Will small, powerful, connected-to-everything devices running on non-Intel silicon become the personal computer? The CEO of graphics-chip supplier Nvidia thinks so.
The sentiment, voiced at the company's annual conference this week by chief executive Jen-Hsun Huang, has been expressed before. And like any strong strategy statement from a Silicon Valley CEO, it's self-serving. Nvidia is staking a good chunk of its future--as much as half of its business--on chips based on the ARM design.
But that doesn't mean Huang has got it all wrong, either. Indeed, ARM-based devices such as Apple's iPhone and iPad, Motorola's Droid, Research In Motion's BlackBerry, and countless future smartphones and tablets from Motorola, RIM, Apple, and others will use the ARM chip design. "ARM is the fastest-growing CPU (processor) in the world today. It's the instruction set architecture of choice of mobile computing," Huang said. "It is very clear now that mobile computing will be a completely disruptive force to all of computing."

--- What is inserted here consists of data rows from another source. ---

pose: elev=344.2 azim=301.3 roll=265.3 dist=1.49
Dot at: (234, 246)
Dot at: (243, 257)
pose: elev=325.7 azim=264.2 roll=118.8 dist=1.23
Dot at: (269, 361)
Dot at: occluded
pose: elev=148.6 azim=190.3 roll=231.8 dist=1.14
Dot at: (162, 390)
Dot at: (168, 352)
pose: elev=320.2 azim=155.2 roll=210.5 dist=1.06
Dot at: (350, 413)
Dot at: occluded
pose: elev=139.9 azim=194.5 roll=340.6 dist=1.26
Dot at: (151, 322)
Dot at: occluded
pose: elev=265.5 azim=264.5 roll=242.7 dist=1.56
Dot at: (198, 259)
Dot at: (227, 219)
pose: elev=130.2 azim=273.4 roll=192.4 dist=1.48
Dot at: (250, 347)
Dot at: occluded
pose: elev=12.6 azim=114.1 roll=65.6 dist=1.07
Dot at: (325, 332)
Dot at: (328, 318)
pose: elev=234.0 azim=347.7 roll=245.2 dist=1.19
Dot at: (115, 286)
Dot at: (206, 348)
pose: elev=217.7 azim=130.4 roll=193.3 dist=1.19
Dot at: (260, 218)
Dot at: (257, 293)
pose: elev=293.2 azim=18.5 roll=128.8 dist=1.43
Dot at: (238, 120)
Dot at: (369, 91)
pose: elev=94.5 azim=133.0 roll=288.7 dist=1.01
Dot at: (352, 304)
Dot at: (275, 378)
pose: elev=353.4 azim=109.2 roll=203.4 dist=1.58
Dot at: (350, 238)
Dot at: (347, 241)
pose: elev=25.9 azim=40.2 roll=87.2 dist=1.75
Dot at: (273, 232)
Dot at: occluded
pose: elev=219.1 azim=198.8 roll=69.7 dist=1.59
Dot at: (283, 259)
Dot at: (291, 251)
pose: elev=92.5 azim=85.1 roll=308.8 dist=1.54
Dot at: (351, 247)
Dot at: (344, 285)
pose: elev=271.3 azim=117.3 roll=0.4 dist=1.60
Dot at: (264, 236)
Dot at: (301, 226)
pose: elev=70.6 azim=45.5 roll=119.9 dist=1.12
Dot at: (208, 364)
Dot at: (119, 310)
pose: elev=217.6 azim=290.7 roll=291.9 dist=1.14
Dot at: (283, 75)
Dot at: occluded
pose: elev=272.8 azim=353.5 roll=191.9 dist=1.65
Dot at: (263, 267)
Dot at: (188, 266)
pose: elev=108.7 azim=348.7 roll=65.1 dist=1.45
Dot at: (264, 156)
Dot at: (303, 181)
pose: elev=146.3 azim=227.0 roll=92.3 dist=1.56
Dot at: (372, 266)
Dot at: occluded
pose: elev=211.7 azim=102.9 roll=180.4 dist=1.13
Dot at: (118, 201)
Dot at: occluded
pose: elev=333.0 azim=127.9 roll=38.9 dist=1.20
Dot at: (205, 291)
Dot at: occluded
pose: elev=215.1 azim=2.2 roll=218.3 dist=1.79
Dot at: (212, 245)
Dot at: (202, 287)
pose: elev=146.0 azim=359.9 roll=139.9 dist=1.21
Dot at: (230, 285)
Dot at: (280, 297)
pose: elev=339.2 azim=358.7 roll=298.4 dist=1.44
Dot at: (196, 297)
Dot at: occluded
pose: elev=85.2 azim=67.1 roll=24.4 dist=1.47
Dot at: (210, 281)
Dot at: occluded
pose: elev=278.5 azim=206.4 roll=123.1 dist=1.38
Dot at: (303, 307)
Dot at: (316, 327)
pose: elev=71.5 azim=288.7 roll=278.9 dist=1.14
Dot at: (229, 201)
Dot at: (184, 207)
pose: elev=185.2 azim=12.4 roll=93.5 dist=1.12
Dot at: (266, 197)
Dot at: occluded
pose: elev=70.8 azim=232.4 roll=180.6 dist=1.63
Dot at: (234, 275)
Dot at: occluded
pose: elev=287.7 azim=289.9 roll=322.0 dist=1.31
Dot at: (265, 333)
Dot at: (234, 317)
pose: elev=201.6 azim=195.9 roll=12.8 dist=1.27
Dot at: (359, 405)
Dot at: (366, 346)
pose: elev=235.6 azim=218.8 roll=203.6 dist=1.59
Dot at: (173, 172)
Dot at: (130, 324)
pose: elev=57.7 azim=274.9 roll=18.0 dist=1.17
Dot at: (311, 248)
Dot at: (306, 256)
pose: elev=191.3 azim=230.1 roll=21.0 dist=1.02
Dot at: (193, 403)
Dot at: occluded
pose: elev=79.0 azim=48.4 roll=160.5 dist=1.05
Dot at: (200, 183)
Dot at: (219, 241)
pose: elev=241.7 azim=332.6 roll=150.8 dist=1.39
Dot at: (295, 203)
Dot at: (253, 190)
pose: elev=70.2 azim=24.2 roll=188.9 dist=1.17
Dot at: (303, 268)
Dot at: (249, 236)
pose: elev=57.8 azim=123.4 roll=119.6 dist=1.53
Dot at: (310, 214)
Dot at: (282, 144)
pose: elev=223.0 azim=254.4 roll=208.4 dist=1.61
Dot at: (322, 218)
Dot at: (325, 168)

Huang continued. "This (smartphone) is the first computer that is equipped with all kinds of sensors, cameras, microphones, GPSs, and accelerometers. This is the first computer that's context aware. Situation aware. Who knows, someday it may be self-aware," he said.
Huang raises interesting questions about the future. Will a future PC be a powerful, multi-core-CPU handheld device that wirelessly connects to large displays and a host of other devices--so the PC is carried around in your pocket or small satchel and then connects on the fly to larger devices and/or peripherals?